• _Extracted text_
— Begin —

We cannot have professional and responsible journalism if the citizens do not know who it is that is talking and if the media are not held accountable for any incorrect or manipulative information. Bulgarian citizens have no clue as to who actually owns and controls the media. The prevailing opinion here is that this is one of the crucial problems of the media sector here, and this is also noted in independent international media freedom surveys.
The main reason is the desire of the people in power to use the media for their own political and corporate interests, to interfere in their managing, and to exercise various forms of control over content. That is why there are no political will and effective measures to ensure transparency of media ownership and control.
There are various forms of circumventing the legal requirements for establishing the true owners of a media outlet. For instance, it is not uncommon to see people who are allowed to exercise control outside the rules to be posing as consultants. It is a public secret that Krasimir Gergov, a former agent of the communist-era State Security (SS) services and owner of advertising agencies, has some influence over certain television and radio stations. He claimed that he was their consultant, but it turned out eventually that he had a share of the ownership and a contract allowing him to exercise control over the selection of the people in charge of the newsroom.
Another public secret is that Delyan Peevski, an MP of the Movement for Rights and Freedoms (MRF), a predominantly ethnic Turkish party, controls a group of print media. While Peevski did not list this business, or proceeds thereof, in his statements as a deputy, he referred to “my media” in interviews, like in the one, in which he said: “the deputy prime minister wanted my media to put a protective umbrella over several crime bosses”. Formally, the media group is owned by the MP’s mother.
It is no secret, either, that Tsvetan Vassilev, the majority shareholder of the Corporate Commercial Bank (Corpbank), is linked to companies holding digital terrestrial television broadcasting authorisations (right of use for individually assigned scarce resource – radiofrequency spectrum). The rights to digital TV are currently held by companies with offshore property. Other media owners also use offshore companies to make sure that the true owners cannot be easily identified.
Some media professionals here say that it is important to know not only who the true owner is, but also the true sources of funding channeled into a newspaper, a TV station or an online edition. Do you agree with this?
It is not enough to know who the owners of the media are, but the sources of funding also need to be monitored, because financial dealings can open the door for exercising control over media content. According to the register of media ownership, Sofia-based dailies 24 Chasa (24 Hours) and Trud(Labour) are owned by journalist Venelina Gocheva, but it turns out that they were funded by businesses, which got loans from Corpbank. This fact of indirect funding, which was unveiled recently, is undoubtedly connected to some commissioned articles promoting the bank’s head and his inner circle.

— End —

• _Extracted entries_

— Begin —

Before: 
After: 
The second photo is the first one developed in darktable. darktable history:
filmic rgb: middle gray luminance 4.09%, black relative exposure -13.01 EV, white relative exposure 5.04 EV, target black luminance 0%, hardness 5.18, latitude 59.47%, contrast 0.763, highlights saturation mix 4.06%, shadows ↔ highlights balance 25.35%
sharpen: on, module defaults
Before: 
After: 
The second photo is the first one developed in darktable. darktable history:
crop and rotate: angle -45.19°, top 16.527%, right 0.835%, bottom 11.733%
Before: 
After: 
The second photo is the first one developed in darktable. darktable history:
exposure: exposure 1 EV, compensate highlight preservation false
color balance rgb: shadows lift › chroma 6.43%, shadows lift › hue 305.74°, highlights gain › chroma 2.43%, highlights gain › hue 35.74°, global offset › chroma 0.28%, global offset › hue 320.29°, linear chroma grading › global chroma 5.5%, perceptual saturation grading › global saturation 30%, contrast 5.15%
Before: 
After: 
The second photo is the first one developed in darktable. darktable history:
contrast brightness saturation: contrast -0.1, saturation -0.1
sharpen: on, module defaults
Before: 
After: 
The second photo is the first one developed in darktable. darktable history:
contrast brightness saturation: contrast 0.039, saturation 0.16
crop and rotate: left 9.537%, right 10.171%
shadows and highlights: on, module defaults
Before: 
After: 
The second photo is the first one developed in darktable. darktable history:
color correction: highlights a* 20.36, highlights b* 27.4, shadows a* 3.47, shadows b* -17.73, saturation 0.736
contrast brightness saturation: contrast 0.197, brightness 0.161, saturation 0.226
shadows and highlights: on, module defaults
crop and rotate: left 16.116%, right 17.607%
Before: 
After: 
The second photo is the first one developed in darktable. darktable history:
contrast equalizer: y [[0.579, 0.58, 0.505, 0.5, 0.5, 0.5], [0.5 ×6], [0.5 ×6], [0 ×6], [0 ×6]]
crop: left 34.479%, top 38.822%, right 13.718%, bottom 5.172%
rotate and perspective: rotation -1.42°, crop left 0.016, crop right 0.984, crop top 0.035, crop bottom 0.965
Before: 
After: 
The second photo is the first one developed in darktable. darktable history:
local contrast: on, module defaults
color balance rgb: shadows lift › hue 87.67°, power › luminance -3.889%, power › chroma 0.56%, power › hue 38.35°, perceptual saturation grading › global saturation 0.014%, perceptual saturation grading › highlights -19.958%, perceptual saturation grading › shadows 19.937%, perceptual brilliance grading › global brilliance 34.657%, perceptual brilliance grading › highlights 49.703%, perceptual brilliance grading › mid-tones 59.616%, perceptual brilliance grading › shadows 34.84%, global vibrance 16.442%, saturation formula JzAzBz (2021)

— End —

• _To be done_
A: Translate this sentence from the text on Bulgarian media ownership into Spanish: "Bulgarian citizens have no clue as to who actually owns and controls the media."
B: Reproduce word for word the stretch of the text on Bulgarian media ownership from "It is no secret, either, that" through "agree with this?".

• _Replies_
A: Los ciudadanos búlgaros no tienen ni idea de quién es realmente el dueño de los medios ni de quién los controla.

B:
It is no secret, either, that Tsvetan Vassilev, the majority shareholder of the Corporate Commercial Bank (Corpbank), is linked to companies holding digital terrestrial television broadcasting authorisations (right of use for individually assigned scarce resource – radiofrequency spectrum). The rights to digital TV are currently held by companies with offshore property. Other media owners also use offshore companies to make sure that the true owners cannot be easily identified.
Some media professionals here say that it is important to know not only who the true owner is, but also the true sources of funding channeled into a newspaper, a TV station or an online edition. Do you agree with this?